YOUR GOAL: Reproduce the entries below exactly, but only from the line containing "Iona | 105.50 |" to the line containing "CONCLUSIONS", inclusive.

AVAILABLE DATA:
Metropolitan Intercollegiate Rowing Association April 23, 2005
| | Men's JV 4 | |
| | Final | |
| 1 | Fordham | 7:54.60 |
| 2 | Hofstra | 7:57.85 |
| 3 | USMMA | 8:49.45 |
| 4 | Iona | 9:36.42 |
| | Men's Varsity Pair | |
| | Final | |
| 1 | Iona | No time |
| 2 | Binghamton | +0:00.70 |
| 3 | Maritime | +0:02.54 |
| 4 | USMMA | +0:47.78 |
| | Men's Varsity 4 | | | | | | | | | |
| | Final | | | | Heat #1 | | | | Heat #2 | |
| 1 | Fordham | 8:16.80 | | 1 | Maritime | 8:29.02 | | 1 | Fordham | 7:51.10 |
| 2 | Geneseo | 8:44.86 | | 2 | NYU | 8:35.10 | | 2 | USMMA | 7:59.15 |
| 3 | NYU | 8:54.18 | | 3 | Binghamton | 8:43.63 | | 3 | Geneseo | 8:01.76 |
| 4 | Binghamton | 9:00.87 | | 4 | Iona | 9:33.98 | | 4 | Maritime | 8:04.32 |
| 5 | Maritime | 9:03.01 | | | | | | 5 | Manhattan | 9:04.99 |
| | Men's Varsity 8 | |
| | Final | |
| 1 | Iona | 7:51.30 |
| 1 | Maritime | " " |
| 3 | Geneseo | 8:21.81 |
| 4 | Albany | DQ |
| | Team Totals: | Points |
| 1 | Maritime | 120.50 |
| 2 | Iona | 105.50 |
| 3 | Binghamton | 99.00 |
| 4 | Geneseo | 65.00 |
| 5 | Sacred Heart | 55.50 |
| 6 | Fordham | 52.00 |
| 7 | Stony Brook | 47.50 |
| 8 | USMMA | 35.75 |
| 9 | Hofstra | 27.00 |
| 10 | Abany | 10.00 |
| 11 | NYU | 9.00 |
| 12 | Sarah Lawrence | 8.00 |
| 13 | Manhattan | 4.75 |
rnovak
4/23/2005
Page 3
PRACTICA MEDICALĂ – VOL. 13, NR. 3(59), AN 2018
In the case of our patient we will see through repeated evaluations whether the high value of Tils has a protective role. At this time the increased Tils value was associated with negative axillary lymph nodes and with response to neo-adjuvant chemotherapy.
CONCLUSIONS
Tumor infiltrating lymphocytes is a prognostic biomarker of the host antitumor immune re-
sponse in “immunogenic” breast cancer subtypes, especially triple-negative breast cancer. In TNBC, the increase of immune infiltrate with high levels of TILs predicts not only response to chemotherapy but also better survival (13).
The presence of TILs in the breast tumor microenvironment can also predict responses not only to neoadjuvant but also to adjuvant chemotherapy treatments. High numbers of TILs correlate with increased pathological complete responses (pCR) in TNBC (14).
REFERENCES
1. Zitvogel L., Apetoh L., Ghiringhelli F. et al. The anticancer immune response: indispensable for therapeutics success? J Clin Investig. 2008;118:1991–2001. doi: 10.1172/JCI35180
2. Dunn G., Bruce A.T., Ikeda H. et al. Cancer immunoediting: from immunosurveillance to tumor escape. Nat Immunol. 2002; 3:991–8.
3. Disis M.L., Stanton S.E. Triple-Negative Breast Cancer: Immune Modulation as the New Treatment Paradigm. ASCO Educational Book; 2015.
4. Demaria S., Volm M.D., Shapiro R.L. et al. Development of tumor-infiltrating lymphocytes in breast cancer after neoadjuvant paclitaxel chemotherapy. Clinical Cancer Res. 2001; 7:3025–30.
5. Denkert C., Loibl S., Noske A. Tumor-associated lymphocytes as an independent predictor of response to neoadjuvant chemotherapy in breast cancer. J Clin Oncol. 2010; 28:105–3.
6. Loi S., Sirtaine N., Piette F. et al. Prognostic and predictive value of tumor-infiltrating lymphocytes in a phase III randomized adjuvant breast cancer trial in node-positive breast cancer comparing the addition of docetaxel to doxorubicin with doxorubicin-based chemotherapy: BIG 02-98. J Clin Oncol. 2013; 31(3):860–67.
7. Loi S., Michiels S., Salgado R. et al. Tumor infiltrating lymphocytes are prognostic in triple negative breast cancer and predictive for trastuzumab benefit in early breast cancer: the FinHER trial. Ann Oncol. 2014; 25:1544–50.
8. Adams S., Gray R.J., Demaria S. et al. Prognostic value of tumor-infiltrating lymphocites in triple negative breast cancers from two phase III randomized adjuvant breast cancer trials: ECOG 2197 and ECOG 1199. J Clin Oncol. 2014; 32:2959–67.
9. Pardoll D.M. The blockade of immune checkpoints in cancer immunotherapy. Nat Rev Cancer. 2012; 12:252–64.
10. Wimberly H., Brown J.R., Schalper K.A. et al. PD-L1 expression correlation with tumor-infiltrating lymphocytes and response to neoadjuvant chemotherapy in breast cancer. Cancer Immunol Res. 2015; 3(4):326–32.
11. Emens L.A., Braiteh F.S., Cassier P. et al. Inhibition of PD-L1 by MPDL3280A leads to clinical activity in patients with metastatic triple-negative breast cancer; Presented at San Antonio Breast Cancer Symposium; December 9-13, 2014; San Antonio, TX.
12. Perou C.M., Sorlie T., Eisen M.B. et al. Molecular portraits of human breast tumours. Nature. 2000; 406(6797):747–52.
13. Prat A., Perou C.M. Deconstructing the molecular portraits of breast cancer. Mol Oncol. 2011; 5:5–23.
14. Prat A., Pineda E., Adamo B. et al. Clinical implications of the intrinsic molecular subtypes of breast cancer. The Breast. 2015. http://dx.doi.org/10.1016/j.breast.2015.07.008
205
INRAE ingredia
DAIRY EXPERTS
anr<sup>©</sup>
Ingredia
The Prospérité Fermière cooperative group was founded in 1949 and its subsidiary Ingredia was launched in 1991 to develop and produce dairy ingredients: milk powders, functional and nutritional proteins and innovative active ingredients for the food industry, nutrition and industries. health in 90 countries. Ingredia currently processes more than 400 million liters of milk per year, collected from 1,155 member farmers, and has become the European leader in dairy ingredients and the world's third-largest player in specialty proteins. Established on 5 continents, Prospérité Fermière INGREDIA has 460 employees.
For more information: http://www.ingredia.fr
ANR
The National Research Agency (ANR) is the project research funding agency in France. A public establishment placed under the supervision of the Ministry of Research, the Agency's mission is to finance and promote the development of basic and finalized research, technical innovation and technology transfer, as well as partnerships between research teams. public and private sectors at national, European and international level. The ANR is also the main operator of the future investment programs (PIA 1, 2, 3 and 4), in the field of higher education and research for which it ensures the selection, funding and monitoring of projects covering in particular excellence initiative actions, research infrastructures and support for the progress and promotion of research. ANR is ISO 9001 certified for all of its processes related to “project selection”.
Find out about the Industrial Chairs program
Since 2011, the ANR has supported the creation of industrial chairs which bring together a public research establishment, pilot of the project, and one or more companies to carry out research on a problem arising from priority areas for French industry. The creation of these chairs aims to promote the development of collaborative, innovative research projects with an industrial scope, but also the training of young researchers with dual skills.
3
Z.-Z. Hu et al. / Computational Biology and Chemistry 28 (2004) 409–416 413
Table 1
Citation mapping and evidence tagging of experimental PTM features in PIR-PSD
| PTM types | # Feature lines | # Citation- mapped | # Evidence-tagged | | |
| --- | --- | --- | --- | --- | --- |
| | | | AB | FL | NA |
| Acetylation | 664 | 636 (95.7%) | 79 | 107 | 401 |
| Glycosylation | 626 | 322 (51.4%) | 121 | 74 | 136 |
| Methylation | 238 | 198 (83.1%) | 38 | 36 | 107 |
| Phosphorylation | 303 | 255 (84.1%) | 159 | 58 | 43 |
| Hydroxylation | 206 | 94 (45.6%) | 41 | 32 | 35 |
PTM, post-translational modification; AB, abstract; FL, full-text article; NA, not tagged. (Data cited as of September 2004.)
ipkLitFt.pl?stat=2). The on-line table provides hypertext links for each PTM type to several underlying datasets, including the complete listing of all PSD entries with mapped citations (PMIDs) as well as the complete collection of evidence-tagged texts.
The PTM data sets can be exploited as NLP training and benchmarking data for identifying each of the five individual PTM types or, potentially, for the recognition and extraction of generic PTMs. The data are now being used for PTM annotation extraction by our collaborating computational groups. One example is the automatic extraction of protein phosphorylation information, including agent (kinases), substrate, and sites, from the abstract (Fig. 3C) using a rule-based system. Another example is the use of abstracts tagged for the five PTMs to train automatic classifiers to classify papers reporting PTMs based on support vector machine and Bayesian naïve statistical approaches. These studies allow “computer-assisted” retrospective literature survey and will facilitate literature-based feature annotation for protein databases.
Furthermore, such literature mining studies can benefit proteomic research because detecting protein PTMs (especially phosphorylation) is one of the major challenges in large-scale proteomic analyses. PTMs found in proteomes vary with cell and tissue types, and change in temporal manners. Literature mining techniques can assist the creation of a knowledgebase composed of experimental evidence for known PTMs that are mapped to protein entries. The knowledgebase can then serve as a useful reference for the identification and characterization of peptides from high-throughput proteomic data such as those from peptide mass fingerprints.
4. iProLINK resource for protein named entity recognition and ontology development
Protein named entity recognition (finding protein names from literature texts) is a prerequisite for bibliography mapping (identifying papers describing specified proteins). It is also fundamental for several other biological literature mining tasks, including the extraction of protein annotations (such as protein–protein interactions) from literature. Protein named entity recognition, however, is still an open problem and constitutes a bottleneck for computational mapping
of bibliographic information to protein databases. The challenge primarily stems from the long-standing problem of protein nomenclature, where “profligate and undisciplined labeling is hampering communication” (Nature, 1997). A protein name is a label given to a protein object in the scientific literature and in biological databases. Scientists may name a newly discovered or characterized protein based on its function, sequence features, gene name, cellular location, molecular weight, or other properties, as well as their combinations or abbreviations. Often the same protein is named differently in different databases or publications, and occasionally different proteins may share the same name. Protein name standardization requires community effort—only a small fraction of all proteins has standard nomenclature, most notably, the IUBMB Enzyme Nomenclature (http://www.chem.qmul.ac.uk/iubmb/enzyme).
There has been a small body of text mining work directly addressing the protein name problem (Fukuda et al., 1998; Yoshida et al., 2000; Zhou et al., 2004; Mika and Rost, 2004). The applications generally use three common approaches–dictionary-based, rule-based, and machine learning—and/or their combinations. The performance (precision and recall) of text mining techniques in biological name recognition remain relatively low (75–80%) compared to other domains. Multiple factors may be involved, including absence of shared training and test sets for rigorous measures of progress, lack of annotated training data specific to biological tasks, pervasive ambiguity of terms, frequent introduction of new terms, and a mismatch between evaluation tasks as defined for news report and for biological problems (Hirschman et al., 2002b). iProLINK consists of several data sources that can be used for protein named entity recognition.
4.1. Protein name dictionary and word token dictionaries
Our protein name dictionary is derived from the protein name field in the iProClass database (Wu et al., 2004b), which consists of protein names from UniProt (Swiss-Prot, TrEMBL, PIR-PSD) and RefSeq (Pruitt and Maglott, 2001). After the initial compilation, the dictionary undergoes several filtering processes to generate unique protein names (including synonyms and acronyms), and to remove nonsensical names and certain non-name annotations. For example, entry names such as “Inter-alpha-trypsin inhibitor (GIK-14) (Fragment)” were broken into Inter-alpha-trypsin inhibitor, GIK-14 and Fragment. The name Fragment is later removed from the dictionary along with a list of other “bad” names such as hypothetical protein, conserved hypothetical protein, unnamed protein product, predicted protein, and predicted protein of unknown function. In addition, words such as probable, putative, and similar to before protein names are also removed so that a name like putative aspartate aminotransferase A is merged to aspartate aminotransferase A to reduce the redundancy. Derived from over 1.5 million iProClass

RESPONSE TO THIS EXERCISE:
| 2 | Iona | 105.50 |
| 3 | Binghamton | 99.00 |
| 4 | Geneseo | 65.00 |
| 5 | Sacred Heart | 55.50 |
| 6 | Fordham | 52.00 |
| 7 | Stony Brook | 47.50 |
| 8 | USMMA | 35.75 |
| 9 | Hofstra | 27.00 |
| 10 | Abany | 10.00 |
| 11 | NYU | 9.00 |
| 12 | Sarah Lawrence | 8.00 |
| 13 | Manhattan | 4.75 |
rnovak
4/23/2005
Page 3
PRACTICA MEDICALĂ – VOL. 13, NR. 3(59), AN 2018
In the case of our patient we will see through repeated evaluations whether the high value of Tils has a protective role. At this time the increased Tils value was associated with negative axillary lymph nodes and with response to neo-adjuvant chemotherapy.
CONCLUSIONS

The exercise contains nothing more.